**Brief**
Pick out and copy every line of the records that contains the word "Collision".

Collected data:
>>

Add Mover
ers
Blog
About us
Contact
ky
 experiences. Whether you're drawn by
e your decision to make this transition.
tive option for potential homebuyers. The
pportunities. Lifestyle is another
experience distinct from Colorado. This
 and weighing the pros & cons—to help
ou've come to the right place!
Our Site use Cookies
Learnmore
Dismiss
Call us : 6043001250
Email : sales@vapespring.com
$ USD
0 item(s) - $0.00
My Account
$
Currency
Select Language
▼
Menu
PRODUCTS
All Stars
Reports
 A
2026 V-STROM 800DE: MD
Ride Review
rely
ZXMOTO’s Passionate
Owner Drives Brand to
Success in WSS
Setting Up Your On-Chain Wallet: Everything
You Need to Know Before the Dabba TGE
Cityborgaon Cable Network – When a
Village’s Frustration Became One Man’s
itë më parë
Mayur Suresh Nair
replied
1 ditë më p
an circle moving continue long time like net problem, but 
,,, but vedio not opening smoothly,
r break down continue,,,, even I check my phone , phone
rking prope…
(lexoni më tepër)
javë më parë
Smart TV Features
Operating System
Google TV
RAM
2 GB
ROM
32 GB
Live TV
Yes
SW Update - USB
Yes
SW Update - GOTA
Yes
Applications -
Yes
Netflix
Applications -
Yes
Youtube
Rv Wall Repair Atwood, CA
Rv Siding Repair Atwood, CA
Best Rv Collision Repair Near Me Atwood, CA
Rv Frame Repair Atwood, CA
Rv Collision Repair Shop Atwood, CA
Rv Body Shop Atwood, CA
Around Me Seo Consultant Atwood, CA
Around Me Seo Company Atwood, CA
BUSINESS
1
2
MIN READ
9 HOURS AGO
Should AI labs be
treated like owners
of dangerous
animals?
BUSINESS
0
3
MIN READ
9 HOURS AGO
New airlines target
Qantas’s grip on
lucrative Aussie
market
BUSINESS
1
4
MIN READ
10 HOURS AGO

<<

**Result**
Best Rv Collision Repair Near Me Atwood, CA
Rv Collision Repair Shop Atwood, CA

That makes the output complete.